Jose Bautista’s asking price in an extension has been a source of controversy, and MLB Network’s Peter Gammons echoes reports indicating that Bautista sought a six-year contract in asking for a new deal with the Blue Jays. Gammons spoke to Bautista about his rigid training and diet routine, exploring his ability to defy aging curves thanks to acute physiological self-awareness and in-depth study of said aging metrics. “I am preparing to defy those aging curves by my strict adherence to physical, mental and nutritional routines,” Bautista explained in discussing his desire to play into his 40s. “When I missed time (at 31) with hip problems, I changed everything. I studied, I learned about my body, and how to keep it at peak performance levels, and how to maintain it. … It is about discipline and diet and strive for physical and mental states that defy aging. I love a good steak; I cannot eat red meat. There are a lot of things I love, but I cannot be who and what I want to be and eat and drink them.” As Gammons writes, Jays president Mark Shapiro is somewhat cut from the same cloth — seeking to instill that awareness of conditioning and physiological intellect throughout the organization.
A few more notes from around the American League…
- Terry Francona’s proficiency in managing platoons will be tested early in the regular season, writes MLB.com’s Anthony Castrovince, as the Indians attempt to make due with a patchwork outfield mix while Michael Brantley recovers from shoulder surgery. With Abraham Almonte suspended, Cleveland could lean on a combination of Rajai Davis, Collin Cowgill, Lonnie Chisenhall, Joey Butler, Will Venable, Robbie Grossman, Shane Robinson, Michael Choice and prospects Tyler Naquin and James Ramsey — there will be no Austin Jackson signing or Jay Bruce trade, Castrovince reaffirms — none of whom necessarily profiles as an everyday option.

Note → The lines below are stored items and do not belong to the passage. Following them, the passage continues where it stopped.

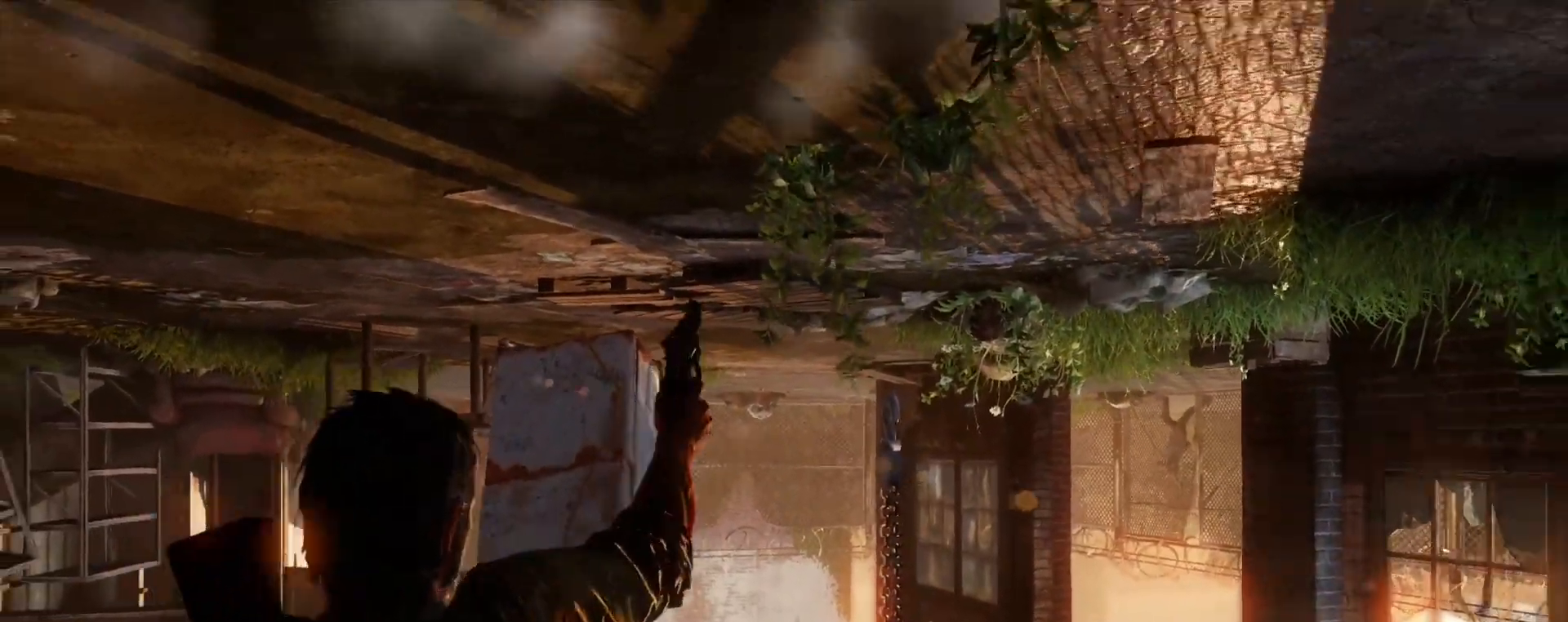
{"buttons": [], "left_stick": "center", "right_stick": "center", "events": []}
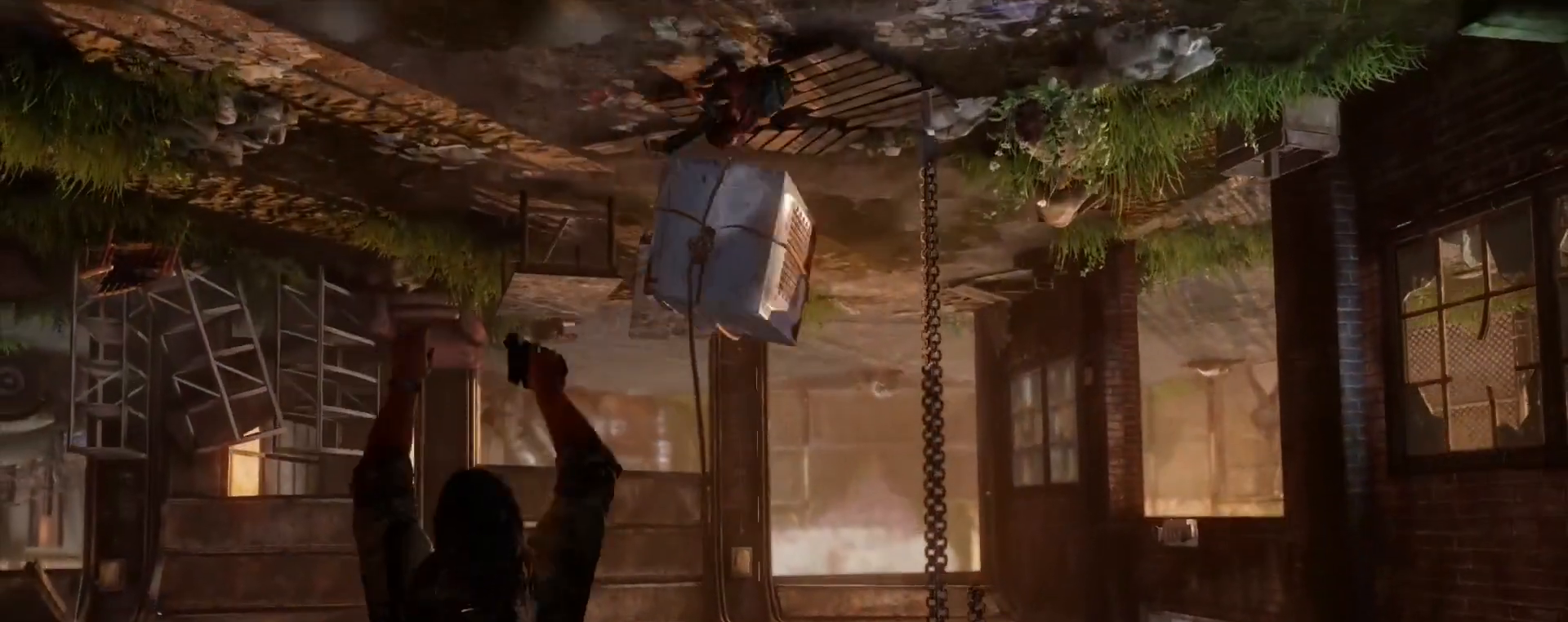
{"buttons": [], "left_stick": "center", "right_stick": "center", "events": []}
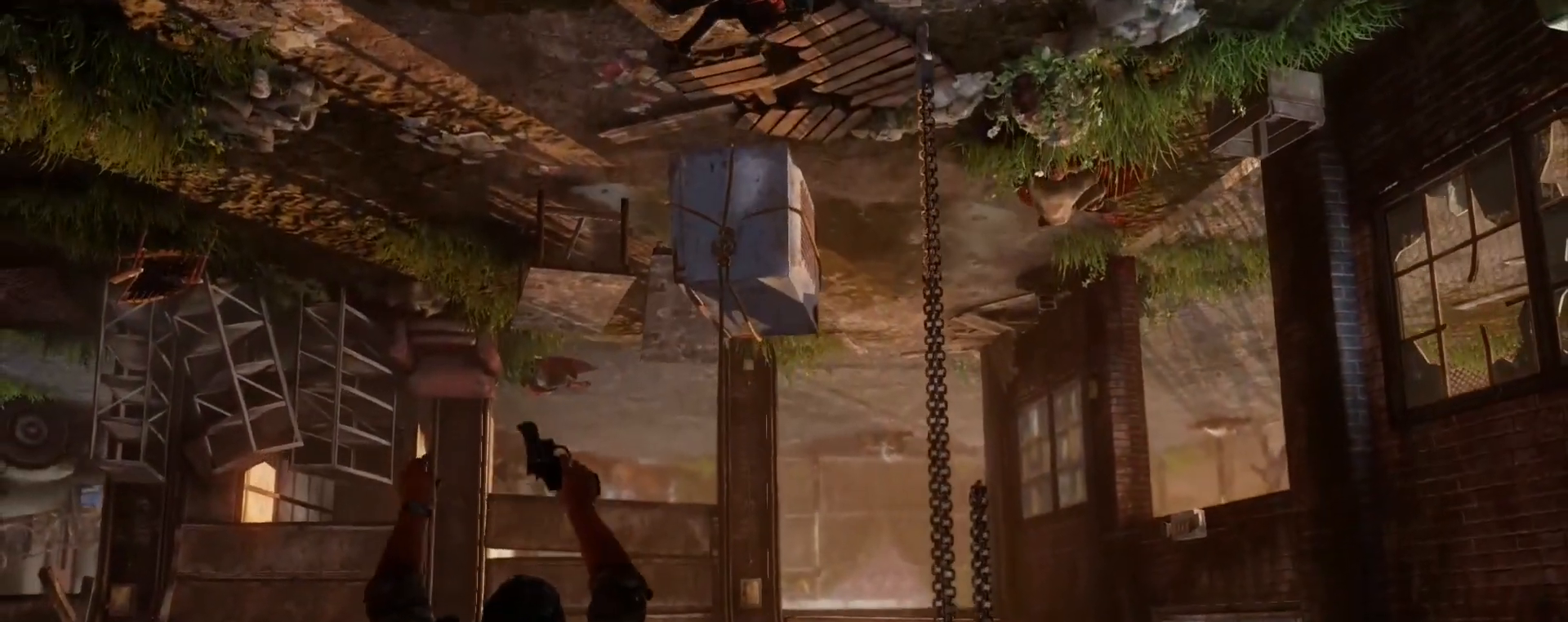
{"buttons": [], "left_stick": "center", "right_stick": "center", "events": []}
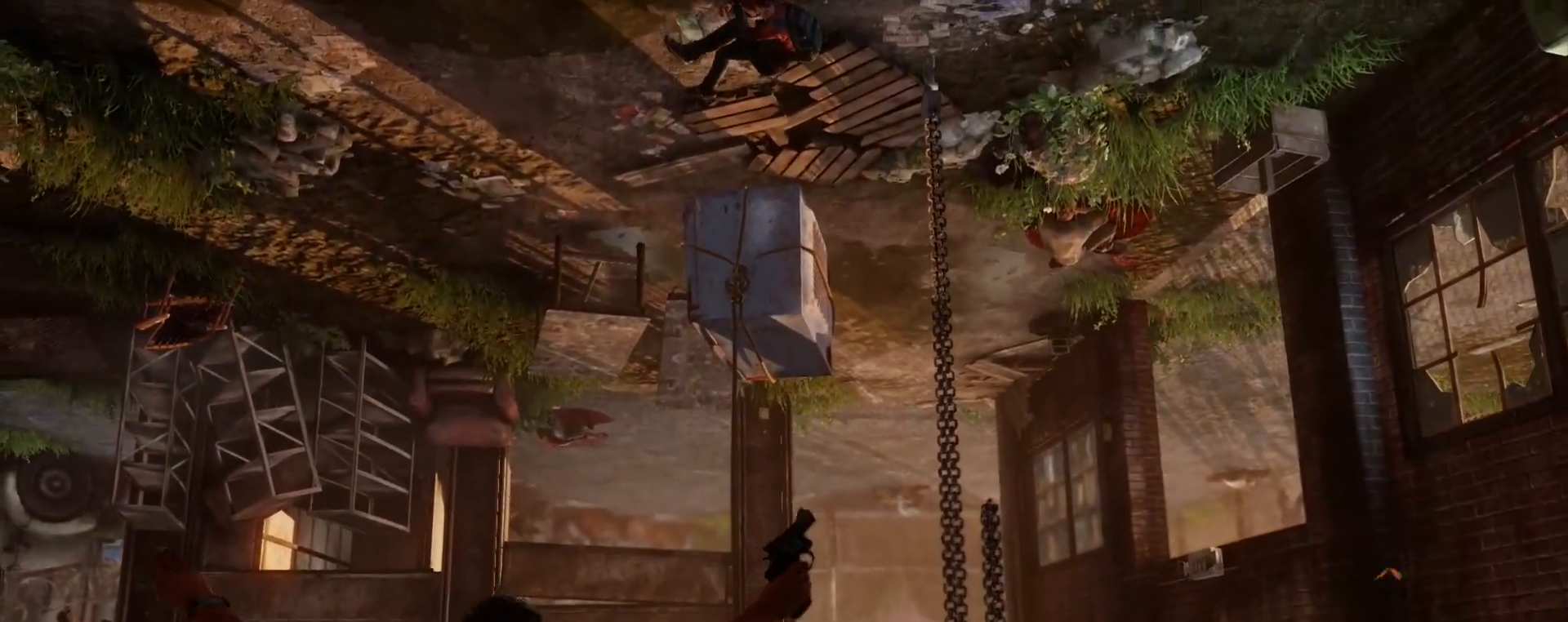
{"buttons": [], "left_stick": "center", "right_stick": "center", "events": []}
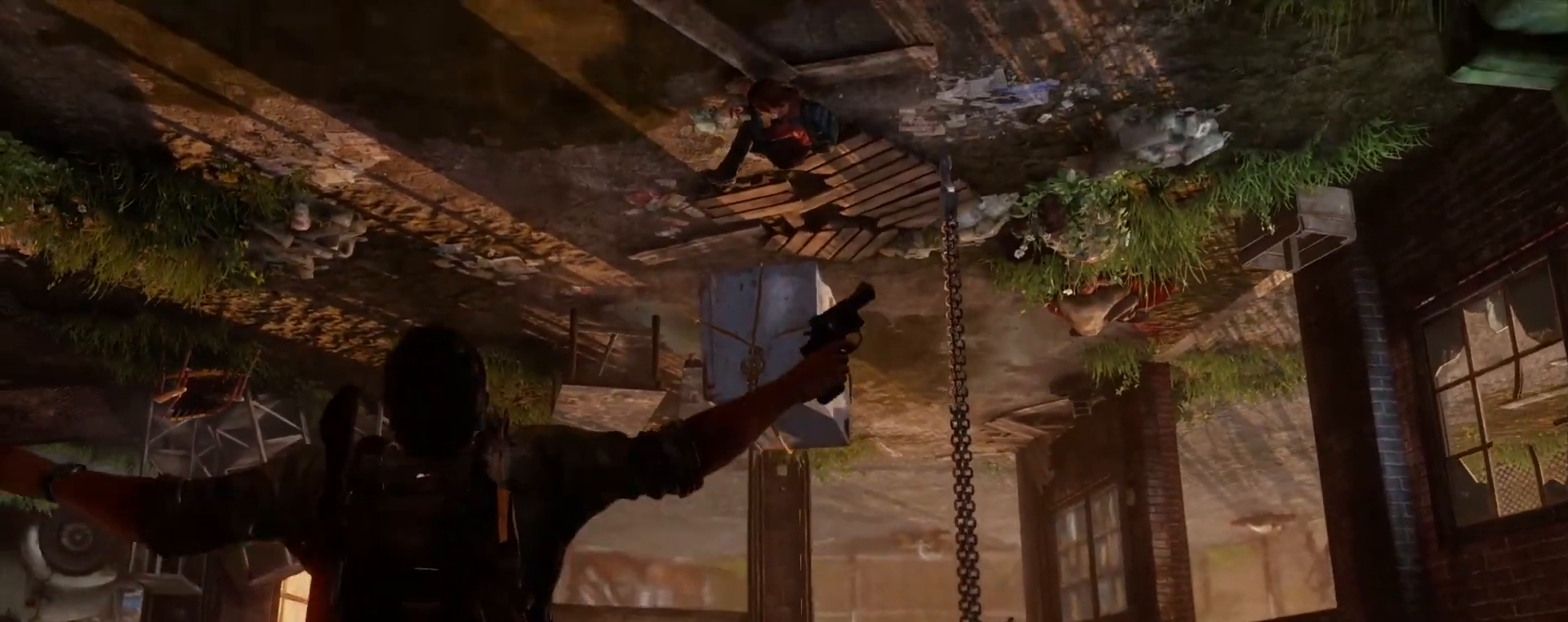
{"buttons": [], "left_stick": "center", "right_stick": "center", "events": []}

- Tim Britton of the Providence Journal chronicles a foot injury suffered by Craig Kimbrel at 18 years of age that helped transform him add more than 10 miles per hour to his formerly unimposing fastball. Kimbrel dropped 12 panels of sheet rock on his left foot while working with his father, an electrician, thus resulting in nearly a semester wearing a cast. During that time, his coach at Wallace State Community College began a unique throwing program to build arm strength in Kimbrel, which involved him throwing from both knees. Kimbrel and coach Randy Putman both explained to Britton that the program isn’t for everyone, and Kimbrel’s flexibility and athleticism made him uniquely suited for the unorthodox exercises. When healthy enough to pitch, Kimbrel’s stamina was also impacted by missed time with the foot injury, thus prompting a move to the bullpen — a role in which he has excelled ever since.
- Alden Gonzalez of MLB.com and Jeff Fletcher of the Orange County Register each profiled the nearly unfathomable route that Daniel Nava took to the Major Leagues in a pair of columns this week. Angels fans that are unfamiliar with their new left fielder’s obstacle-ridden road to the big leagues will want to explore the 33-year-old’s journey from equipment manager of his college club to indy ball player that was signed by the Red Sox for one dollar to 27-year-old rookie that turned the first Major League pitch that he saw into a grand slam. Gonzalez notes, in fact, that Hollywood producers have contacted Nava to inquire about making a movie out of his journey, though the new Angels outfielder says he has no intention of entertaining any such inquiry while his career is still going.
- The Mariners will likely send recently signed Cuban center fielder Guillermo Heredia to Class-A Advanced or Double-A to begin his professional career in the U.S., writes MLB.com’s Greg Johns. As Johns points out, Heredia hasn’t played in a game since 2014 due to the lengthy nature of his defection from Cuba, so the club is prepared for some rust that will need to be shaken off. Heredia spoke, through an interpreter, about his excitement for the opportunity to take the next step in his pro career and also explained that the presence of countryman Leonys Martin (who, not coincidentally, shares an adjacent locker) will help to ease his transition. Heredia has known Martin since the two were both in Cuba, and he’s already begun soliciting Martin for advice as he works toward a big league career.